Why is it important to use clustered standard errors?
Clustered standard errors are often useful when treatment is assigned at the level of a cluster instead of at the individual level. For example, suppose that an educational researcher wants to discover whether a new teaching technique improves student test scores.
Why are standard errors clustered?
The authors argue that there are two reasons for clustering standard errors: a sampling design reason, which arises because you have sampled data from a population using clustered sampling, and want to say something about the broader population; and an experimental design reason, where the assignment mechanism for some …
Do I need to cluster standard errors?
The general rule is that you still need to cluster if either the sampling or assignment to treatment was clustered. However, the authors show that cluster adjustments will only make an adjustment with fixed effects if there is heterogeneity in treatment effects.

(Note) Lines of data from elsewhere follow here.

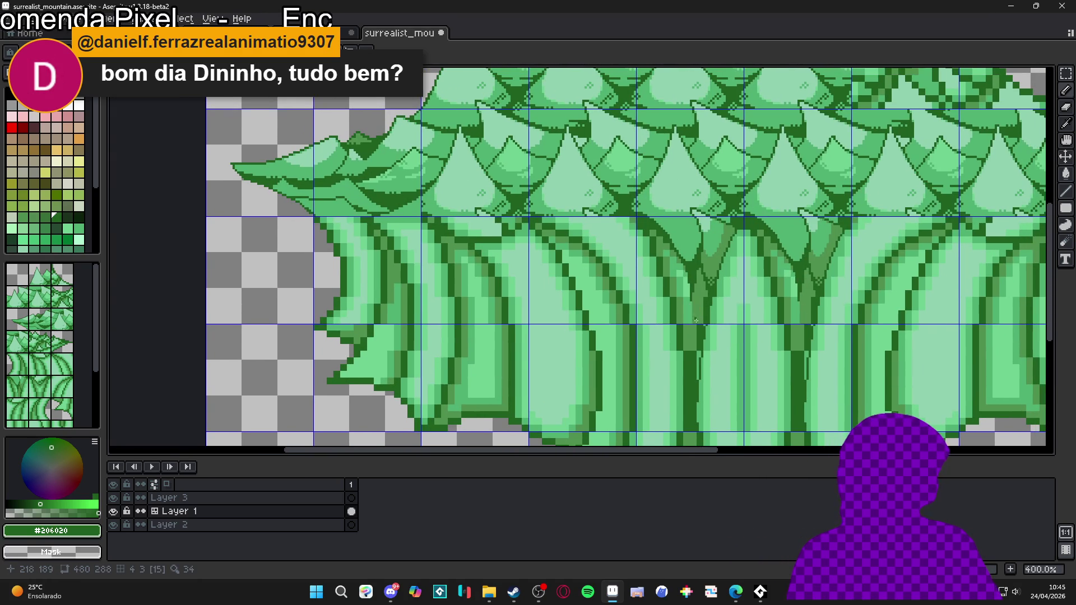
scroll(700, 262, up, 2)
scroll(700, 263, up, 1)
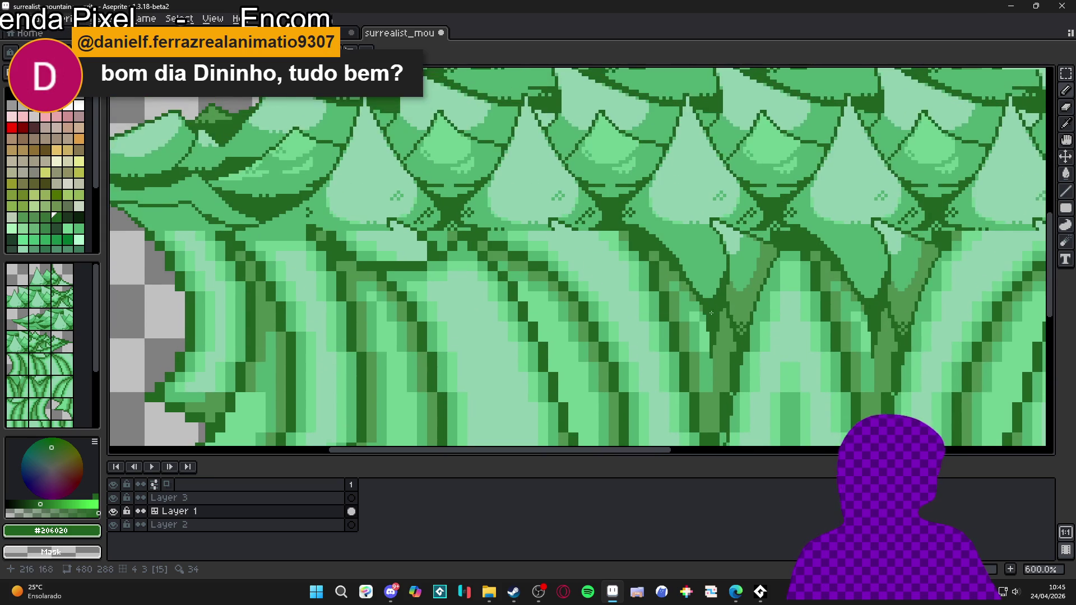
alt+click(652, 249)
scroll(652, 249, up, 2)
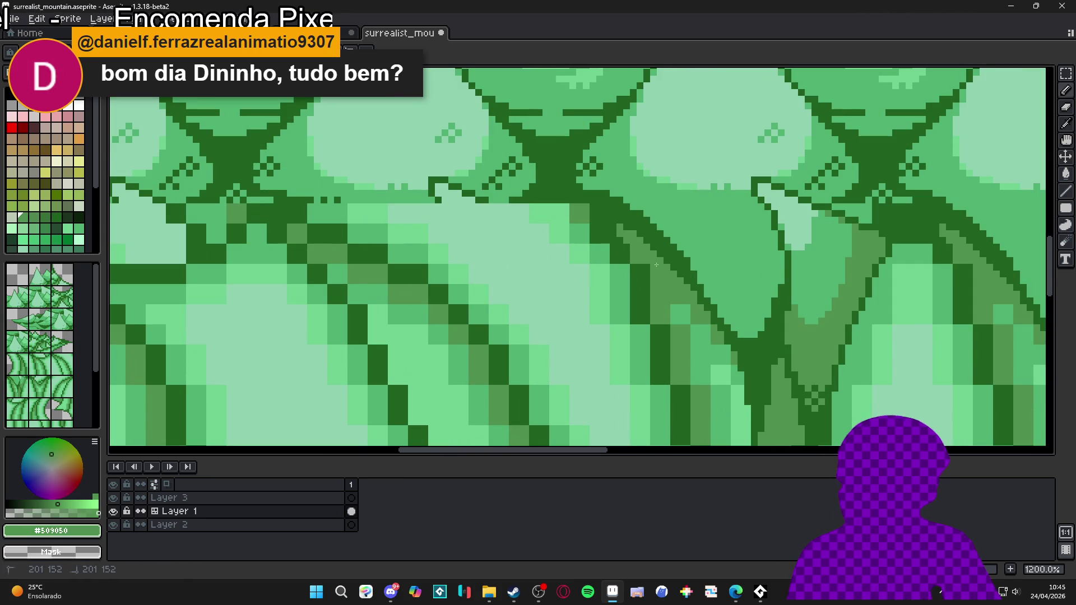
drag(622, 240, 657, 302)
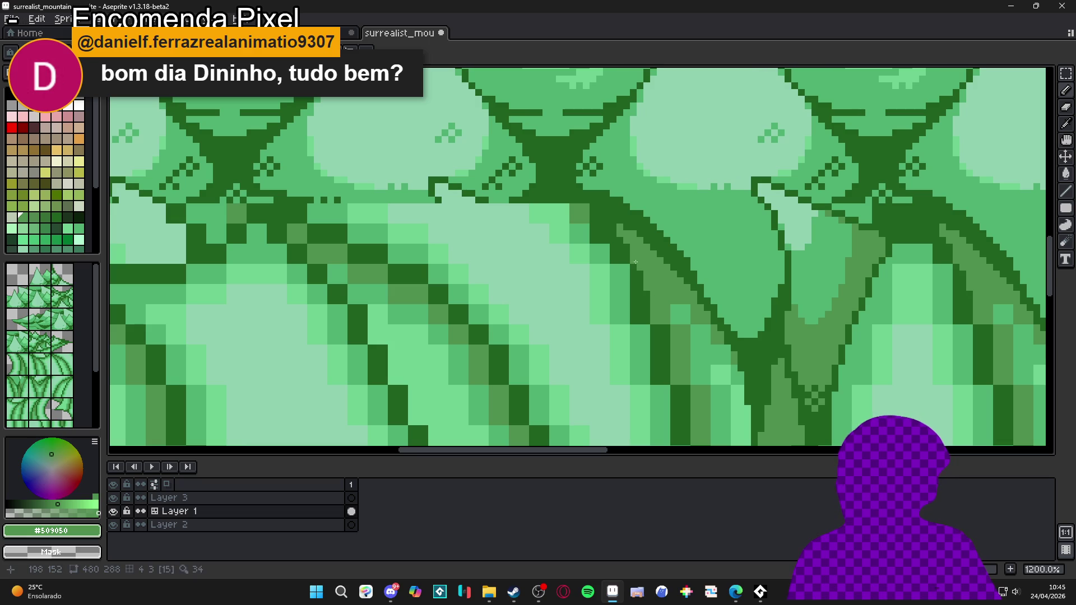
- Draw straight mid-green lines and a mid-green stripe down the dark trunk
key(shift)
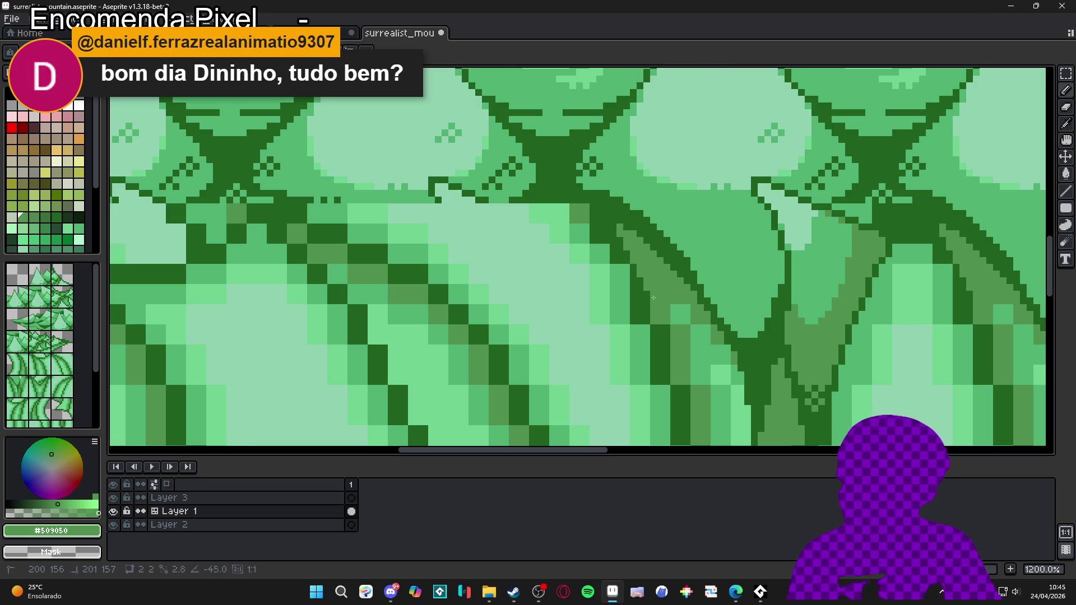
shift+click(670, 367)
scroll(669, 331, up, 1)
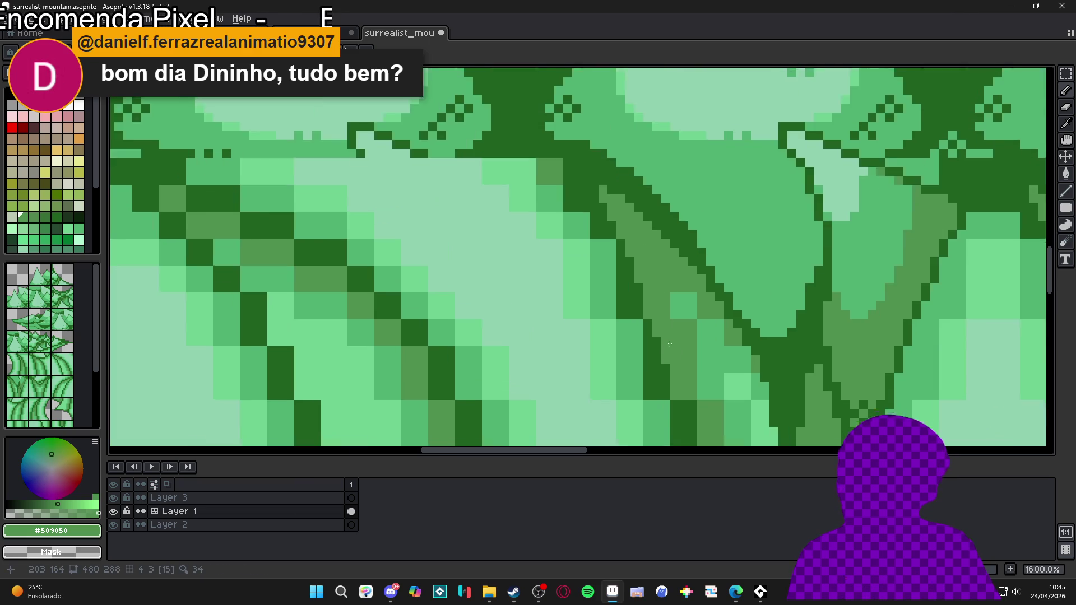
shift+click(686, 315)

How do clustered standard errors work?
Clustered Standard Errors(CSEs) happen when some observations in a data set are related to each other. This correlation occurs when an individual trait, like ability or socioeconomic background, is identical or similar for groups of observations within clusters.
When to use clustered standard errors in statistics?
To understand when to use clustered standard errors, it helps to take a step back and understand the goal of regression analysis. In statistics, regression models are used to quantify the relationship between one or more predictor variables and a response variable.
When to cluster EHW and LZ standard errors?
Special case: even when the sampling is clustered, the EHW and LZ standard errors will be the same if there is no heterogeneity in the treatment effects.
When do you cluster standard errors by village?
Here you should cluster standard errors by village, since there are villages in the population of interest beyond those seen in the sample.
When do you need to make a cluster adjustment?
The general rule is that you still need to cluster if either the sampling or assignment to treatment was clustered. However, the authors show that cluster adjustments will only make an adjustment with fixed effects if there is heterogeneity in treatment effects.